I was sufficiently impressed with Doug's views that after skimming the article online at work, I printed it out so I could devote the necessary time to reading it thoroughly at home.
Like you, after digesting his comments completely, I was left with a mixed reaction, but I am still, none-the-less in broad agreement with his position.
Without going into a point by point critique, here are some of my reactions, the ones that immediately come to mind:
1) His satisfaction over government employees losing their jobs is a bit misplaced as I do not agree that there are any "productive" jobs waiting for them in the private sector. And I'm not in favor of any particular individuals losing their livelihoods.
2) Like many analysts, he is a bit too preoccupied with the "inflation/deflation" debate. But he does hit upon an important point which is usually ignored which is; the value of a country's fiat currency is very much a byproduct of that country's economy's ability to create wealth. Look at it this way; if a country were a Fortune 500 company, then the value of its currency would be roughly analogous to the stock value. A company's stock value rises or falls based primarily upon that company's ability to create "value' or wealth. This is why, were Greece to leave the Euro and return to the Drachma, the value of the Drachma would be essentially zero for the simple reason that the Greek economy is dysfunctional and no longer capable of generating wealth. The Euro still has value because it is viewed internationally primarily as a surrogate for the old German Deutsch Mark.

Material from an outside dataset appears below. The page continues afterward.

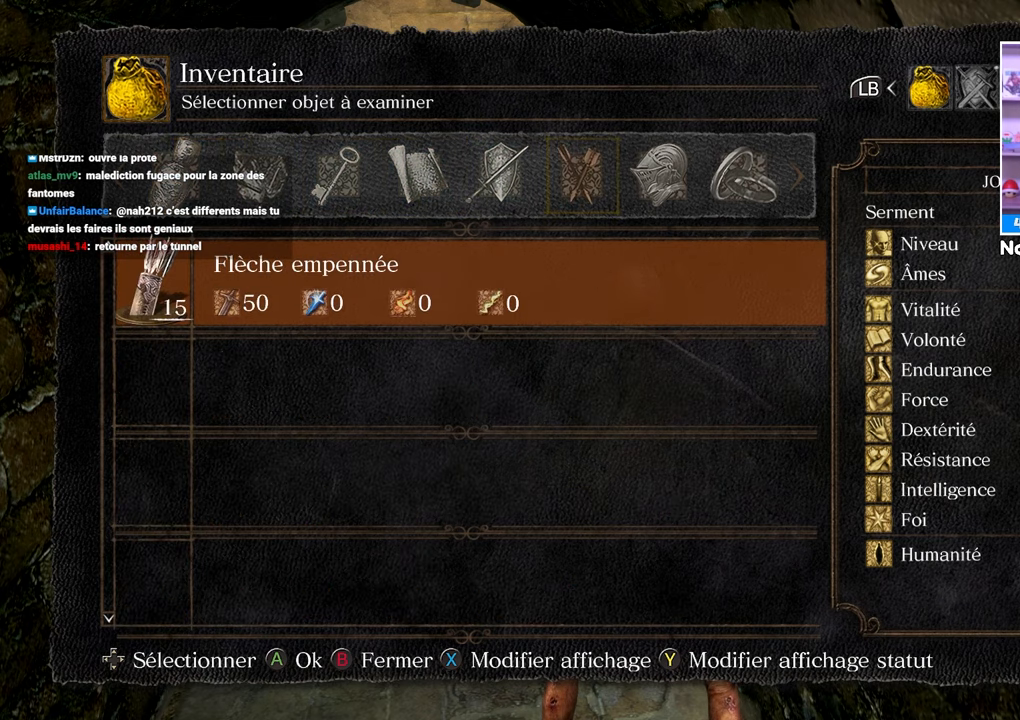
{"buttons": [], "left_stick": "center", "right_stick": "center", "button_events": [[417, "DPAD_RIGHT", "down"], [500, "DPAD_RIGHT", "up"]]}
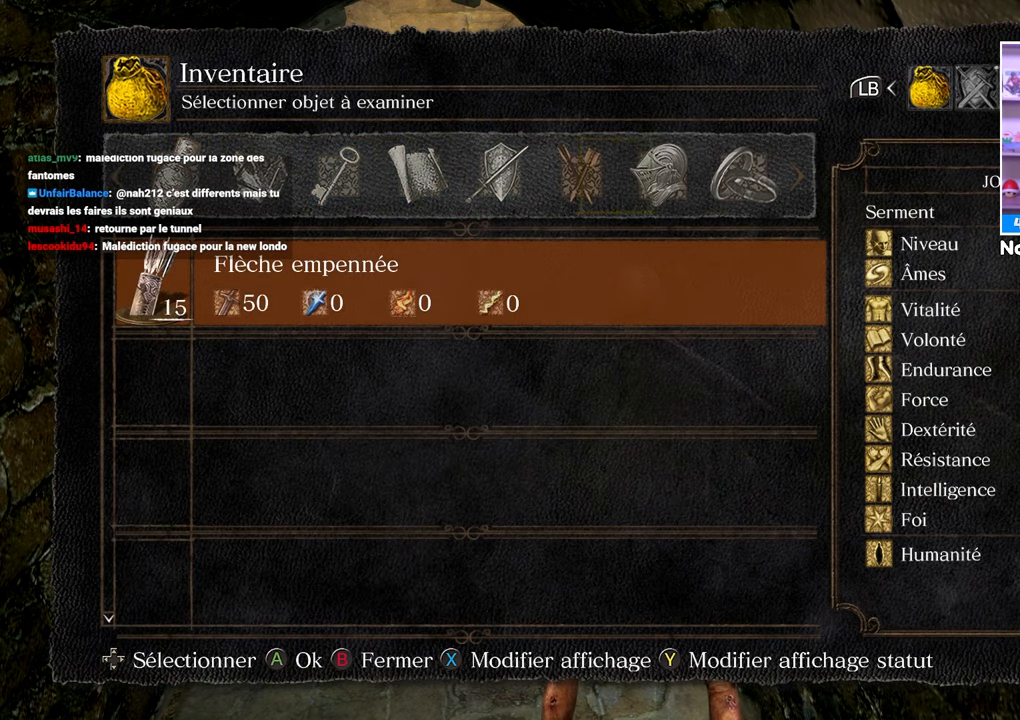
{"buttons": ["DPAD_RIGHT"], "left_stick": "center", "right_stick": "center", "button_events": [[117, "DPAD_RIGHT", "down"], [200, "DPAD_RIGHT", "up"], [483, "DPAD_RIGHT", "down"]]}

Now, what does this all mean for us? Well, it's very simple, the economy of the U.S. has been steadily losing value now for ten straight years. This is because we have shipped too many jobs overseas and along with those jobs, our tax base. Additionally, the "innovations" we have created in finance, insurance and real estate have not in fact created any new wealth. Quite the contrary, they have actually DESTROYED wealth. This is what the gold price has been trying so hard to tell everyone for the past ten years.
Okay, so what's the long term trend? Is this situation on a glide path to reverse itself? Well, no. Doug Casey is correct about this. But then he recommends that people put their savings into cash. Now this makes no sense at all. If the value of the U.S. dollar is threatened by the combination of too much debt and too unproductive an economy, then it follows that dollar risk is real and is something that savers must manage. He doesn't directly say how one might do this (although publishing this interview on Goldseek.com is a slight hint

). He does go on to say that U.S. Treasuries pose risk. Obviously there is huge risk in anything that promises to pay in future dollars, such as the U.S equity market, etc.
That's about all that comes to mind right now.
Concur on the "cash" issue. What good is cash if the Federal Reserve keeps printing more and devalue the existing stock? Tangibles like precious metals or land is better. Land is very long term and you have to hold it until the recovery to make your money. Precious metals have the advantage of greater liquidity (you can buy land and other tangibles at depressed prices).
Here's a link to an interview with Casey:
Link
He sounds like Ron Paul. 80% slash in military budget and closing of bases worldwide.

I do like his suggestion of arming merchant ships so that they may defend themselves.